Türkiye 6. Protokolü 2003 yılında imzalamış ve onaylamıştır.
Zamanı biraz daha ileriye sardığımızda, 2002 yılında karşımıza Sözleşmeye Ek 13. Protokol çıkmaktadır. Türkiye’nin 2004 yılında imzalayıp 2006 yılında onayladığı ve 2006 yılında yürürlüğe giren protokol, ölüm cezasını istisnasız biçimde yasaklamıştır.
13 Numaralı Protokol
Madde 1: Ölüm cezasının kaldırılması
Ölüm cezasının kaldırılması Ölüm cezası kaldırılmıştır. Hiç kimse bu cezaya çarptırılamaz ve idam edilemez.
Madde 2: Askıya alma yasağı
Askıya alma yasağı Sözleşme’nin 15. maddesine dayanılarak bu Protokol’ün hükümleri askıya alınamaz.
Madde 3: Çekince koyma yasağı
Sözleşme’nin 57. maddesine dayanılarak bu Protokol’ün hükümleriyle ilgili hiçbir çekince konulamaz.
Ölüm cezasının hem Ceza Hukuku disiplini hem de İnsan Hakları Hukuku disiplini açısından dosdoğru bir ceza olmadığını fark ettikten sonra; devlet, “halk tarafından ölüm cezası istenen suçlar” için neler yapmalı bunu açıklayabiliriz.
Elbette ki “halk tarafından idam istenen” suçların işlenmesi taraftarı değilim. Aksine bu suçlara karşı hukuk nosyonu çerçevesinde mücadelenin sürdürülmesi gerektiğini ve hatta hukukun çerçevesinin daha kapsayıcı ve kollayıcı olması gerektiğini düşünüyorum.
Devlet tarafından oluşturulması gereken etkin yasal rejimler, koruyucu tedbirler, etkin soruşturma, tutarlı ve güven duyulan yargılama süreci ve en önemlisi de hukukun üstünlüğü ilkesi, yargı bağımsızlığı, yargı tarafsızlığı, hukuk güvenliği hakkı… Bütün bunlar göz önüne alındığında sorunun suça karşılık gelen cezanın yetersizliğinden kaynaklanmadığını da mutlaka fark edeceğiz. Zira suçun önlenmesi amaçlansa da suçu yok etmek imkansızdır. Ki bu konuda uygulanan cezanın ters orantılı etki edeceğini söylemek de yüzeysel bir yorum olacaktır. Zira hiçbir ceza bir suç için mutlak önleyici değildir, olamaz. Hatta ve hatta kanunda sayılan suç ve cezaların önleyiciliği yüksek oranda toplum kurallarına riayet etmeye hazır kişiler açısından verimlidir.

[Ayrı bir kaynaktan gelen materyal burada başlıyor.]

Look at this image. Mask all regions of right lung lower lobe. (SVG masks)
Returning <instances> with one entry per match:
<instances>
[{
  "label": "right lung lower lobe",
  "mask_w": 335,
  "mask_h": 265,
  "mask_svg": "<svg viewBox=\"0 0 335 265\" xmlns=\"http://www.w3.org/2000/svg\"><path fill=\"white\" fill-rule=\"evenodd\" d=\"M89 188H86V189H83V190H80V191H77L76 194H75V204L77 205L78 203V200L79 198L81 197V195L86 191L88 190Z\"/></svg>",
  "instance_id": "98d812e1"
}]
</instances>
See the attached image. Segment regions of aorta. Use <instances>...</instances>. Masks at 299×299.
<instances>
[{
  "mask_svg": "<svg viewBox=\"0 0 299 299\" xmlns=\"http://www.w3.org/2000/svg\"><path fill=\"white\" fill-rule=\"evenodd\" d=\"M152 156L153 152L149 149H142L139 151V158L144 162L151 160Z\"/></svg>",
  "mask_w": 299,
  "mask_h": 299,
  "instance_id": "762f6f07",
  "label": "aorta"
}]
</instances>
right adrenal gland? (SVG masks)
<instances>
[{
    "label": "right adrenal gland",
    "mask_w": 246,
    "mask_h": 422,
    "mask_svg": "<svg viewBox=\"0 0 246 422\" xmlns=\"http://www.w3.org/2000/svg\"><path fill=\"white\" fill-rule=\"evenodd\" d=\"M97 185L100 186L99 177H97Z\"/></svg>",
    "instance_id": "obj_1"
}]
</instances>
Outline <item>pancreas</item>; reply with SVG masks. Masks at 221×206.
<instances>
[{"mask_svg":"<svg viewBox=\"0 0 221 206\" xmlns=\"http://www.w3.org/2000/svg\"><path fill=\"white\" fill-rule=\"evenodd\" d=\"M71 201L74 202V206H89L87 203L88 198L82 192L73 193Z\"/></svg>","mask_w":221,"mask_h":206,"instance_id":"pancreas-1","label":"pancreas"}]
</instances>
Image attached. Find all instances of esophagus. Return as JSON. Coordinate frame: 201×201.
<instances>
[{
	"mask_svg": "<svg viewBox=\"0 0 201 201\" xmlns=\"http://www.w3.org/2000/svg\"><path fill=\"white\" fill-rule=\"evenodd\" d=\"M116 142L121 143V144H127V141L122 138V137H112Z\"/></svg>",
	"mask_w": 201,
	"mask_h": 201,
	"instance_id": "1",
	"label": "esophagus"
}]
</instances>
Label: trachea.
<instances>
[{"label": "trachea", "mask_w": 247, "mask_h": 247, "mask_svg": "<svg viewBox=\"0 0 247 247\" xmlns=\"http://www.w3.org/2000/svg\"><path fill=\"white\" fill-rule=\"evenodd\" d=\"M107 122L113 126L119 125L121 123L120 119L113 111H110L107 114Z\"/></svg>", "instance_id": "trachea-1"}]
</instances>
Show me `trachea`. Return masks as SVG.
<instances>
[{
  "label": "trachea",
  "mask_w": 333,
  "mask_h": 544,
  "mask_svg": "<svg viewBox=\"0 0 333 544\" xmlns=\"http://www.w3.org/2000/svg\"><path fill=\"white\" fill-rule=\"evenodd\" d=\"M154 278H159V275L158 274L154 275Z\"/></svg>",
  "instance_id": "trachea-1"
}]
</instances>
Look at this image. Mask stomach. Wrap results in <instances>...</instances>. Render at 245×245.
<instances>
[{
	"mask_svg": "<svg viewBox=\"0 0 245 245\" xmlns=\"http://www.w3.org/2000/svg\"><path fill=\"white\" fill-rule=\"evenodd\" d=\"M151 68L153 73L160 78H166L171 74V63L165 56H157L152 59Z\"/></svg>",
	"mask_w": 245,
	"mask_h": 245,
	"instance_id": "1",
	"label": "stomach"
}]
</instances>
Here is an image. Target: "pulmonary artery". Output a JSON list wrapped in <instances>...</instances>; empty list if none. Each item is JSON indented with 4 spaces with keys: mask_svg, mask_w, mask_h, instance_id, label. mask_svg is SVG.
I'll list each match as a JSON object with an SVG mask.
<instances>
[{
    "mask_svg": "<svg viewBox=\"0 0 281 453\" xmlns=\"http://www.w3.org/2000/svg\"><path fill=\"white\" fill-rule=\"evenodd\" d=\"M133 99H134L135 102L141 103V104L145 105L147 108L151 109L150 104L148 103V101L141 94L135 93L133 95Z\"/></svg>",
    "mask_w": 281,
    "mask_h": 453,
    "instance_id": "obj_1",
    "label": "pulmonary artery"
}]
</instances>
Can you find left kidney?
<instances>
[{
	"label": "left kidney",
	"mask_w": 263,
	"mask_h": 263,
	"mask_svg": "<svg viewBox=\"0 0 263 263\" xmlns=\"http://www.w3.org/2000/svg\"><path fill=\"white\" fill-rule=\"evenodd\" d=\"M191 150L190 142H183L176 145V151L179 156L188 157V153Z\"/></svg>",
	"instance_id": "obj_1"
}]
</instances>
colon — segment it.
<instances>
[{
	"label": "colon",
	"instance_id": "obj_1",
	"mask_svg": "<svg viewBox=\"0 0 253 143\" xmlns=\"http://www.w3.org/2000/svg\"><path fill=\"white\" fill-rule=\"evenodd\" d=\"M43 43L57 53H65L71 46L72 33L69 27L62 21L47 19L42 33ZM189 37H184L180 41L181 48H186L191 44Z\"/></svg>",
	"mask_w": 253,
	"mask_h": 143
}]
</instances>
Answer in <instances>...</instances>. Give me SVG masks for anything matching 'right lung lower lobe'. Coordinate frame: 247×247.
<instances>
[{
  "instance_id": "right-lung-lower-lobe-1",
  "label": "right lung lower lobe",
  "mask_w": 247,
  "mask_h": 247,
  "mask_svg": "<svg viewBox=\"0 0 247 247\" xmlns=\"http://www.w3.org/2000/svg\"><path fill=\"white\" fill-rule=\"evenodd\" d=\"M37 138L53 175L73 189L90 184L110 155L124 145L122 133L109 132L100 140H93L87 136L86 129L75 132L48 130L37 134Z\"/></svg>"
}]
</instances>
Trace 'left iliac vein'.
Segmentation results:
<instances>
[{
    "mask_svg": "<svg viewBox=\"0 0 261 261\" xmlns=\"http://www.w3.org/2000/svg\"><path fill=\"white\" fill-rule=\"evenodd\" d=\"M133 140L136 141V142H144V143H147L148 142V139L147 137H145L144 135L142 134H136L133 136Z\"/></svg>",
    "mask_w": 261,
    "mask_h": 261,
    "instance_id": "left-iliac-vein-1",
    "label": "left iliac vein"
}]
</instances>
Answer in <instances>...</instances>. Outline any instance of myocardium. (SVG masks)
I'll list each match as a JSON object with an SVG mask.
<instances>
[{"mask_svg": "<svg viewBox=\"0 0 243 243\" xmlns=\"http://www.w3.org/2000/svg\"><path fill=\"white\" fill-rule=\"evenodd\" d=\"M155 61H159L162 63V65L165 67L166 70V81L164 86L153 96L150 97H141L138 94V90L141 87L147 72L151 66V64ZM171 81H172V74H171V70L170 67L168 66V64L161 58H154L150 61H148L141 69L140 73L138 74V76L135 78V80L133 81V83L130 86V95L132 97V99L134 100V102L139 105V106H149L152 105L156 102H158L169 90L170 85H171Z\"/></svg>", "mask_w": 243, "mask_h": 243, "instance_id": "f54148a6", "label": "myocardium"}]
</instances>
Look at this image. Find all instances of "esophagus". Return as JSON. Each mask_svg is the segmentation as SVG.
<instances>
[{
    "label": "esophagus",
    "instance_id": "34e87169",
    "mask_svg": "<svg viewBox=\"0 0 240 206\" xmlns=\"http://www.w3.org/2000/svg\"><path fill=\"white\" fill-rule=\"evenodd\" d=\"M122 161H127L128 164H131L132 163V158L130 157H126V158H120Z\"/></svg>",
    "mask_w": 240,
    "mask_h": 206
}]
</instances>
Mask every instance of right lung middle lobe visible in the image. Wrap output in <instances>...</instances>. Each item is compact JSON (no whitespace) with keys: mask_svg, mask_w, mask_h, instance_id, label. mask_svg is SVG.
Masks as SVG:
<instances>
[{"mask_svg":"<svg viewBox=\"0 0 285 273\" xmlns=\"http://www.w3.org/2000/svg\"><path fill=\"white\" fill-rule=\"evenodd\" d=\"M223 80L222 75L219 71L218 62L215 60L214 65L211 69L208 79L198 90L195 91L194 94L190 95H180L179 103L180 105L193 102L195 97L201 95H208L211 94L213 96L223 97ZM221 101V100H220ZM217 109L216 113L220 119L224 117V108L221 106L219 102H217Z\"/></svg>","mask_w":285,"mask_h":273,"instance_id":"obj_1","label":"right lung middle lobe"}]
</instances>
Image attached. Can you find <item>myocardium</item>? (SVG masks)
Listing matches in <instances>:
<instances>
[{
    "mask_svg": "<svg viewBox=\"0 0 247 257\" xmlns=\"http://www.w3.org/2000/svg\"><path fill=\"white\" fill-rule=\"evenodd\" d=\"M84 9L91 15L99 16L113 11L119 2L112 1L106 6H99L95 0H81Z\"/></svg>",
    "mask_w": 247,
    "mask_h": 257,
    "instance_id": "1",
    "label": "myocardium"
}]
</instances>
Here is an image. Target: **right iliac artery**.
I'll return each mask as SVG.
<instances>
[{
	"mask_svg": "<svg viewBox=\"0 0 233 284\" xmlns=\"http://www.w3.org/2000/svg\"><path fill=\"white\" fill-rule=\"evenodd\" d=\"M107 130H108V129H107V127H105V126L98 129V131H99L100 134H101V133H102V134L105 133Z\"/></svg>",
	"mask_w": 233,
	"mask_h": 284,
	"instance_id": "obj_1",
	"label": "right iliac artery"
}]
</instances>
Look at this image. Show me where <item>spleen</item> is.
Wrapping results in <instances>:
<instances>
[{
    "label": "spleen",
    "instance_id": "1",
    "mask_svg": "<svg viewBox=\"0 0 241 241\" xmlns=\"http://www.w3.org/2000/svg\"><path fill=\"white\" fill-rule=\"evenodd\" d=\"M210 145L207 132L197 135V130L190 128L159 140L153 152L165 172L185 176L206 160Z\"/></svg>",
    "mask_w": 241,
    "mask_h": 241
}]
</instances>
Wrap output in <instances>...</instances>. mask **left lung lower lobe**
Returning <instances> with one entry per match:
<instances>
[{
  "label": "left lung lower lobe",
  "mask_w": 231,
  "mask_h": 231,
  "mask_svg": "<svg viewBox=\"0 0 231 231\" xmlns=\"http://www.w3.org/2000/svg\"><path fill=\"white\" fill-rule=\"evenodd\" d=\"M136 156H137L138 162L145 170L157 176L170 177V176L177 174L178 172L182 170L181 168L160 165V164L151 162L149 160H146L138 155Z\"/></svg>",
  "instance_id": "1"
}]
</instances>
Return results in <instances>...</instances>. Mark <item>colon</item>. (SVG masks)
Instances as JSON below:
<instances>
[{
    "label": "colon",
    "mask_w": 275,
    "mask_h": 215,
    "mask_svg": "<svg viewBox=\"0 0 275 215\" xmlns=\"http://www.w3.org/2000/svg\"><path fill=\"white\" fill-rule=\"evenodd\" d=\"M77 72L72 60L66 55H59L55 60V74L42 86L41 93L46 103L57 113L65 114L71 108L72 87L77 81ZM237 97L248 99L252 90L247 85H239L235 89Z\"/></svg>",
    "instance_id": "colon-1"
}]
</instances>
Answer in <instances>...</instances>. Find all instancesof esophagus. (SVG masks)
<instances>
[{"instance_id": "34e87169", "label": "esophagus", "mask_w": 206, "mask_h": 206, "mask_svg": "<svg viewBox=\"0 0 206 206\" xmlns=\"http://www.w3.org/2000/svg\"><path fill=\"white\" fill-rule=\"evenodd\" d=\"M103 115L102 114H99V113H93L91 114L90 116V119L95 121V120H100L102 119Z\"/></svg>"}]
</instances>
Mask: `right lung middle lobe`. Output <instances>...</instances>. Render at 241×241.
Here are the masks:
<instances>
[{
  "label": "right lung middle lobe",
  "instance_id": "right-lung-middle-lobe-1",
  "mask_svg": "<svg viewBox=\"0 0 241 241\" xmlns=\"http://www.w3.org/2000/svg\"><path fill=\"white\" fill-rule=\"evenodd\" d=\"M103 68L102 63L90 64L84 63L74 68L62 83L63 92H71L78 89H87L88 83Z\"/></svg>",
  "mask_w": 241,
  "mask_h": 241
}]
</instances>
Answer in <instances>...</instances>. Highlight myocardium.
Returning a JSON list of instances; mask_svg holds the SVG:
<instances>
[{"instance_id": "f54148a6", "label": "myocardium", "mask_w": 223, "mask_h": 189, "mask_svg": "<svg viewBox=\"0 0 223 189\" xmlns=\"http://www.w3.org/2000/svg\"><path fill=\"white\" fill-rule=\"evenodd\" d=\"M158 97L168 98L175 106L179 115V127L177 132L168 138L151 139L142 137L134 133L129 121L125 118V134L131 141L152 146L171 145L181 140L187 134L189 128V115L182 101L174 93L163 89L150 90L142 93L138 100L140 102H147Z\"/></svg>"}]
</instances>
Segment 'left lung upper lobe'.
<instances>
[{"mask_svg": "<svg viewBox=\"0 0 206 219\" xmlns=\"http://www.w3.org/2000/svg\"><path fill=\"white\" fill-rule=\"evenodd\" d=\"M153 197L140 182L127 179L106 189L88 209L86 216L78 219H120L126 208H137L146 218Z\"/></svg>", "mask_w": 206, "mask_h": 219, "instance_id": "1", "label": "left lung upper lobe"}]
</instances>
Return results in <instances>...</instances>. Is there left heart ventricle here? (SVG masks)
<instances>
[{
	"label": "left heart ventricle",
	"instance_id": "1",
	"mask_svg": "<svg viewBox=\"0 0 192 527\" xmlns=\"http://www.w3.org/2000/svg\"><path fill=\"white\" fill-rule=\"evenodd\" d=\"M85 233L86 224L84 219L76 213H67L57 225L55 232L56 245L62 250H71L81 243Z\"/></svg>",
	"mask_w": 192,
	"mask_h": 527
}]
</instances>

Neden ölüm cezasına karşı olduğumu şöyle bir toparlamak gerekirse:
1. Hukuku evrensel ilke ve esaslarından geri duramayız. Ölüm cezasının iç hukuka tekrar konu edilmesi için işletilmesi gereken süreç basit ve mantıklı bir süreç değildir. Bu yazıda saydığım (AİHS gibi) ve saymadığım (suçluların iadesi sözleşmeleri gibi) ülkemizce imzalanmış uluslararası sözleşmeler bakımından ölüm cezasının geri getirilmesi teknik olarak imkansız olmasa da uluslararası hukuktan kaynaklanan sorumluluklarımız/yükümlülüklerimiz bakımından doğru olmayacaktır.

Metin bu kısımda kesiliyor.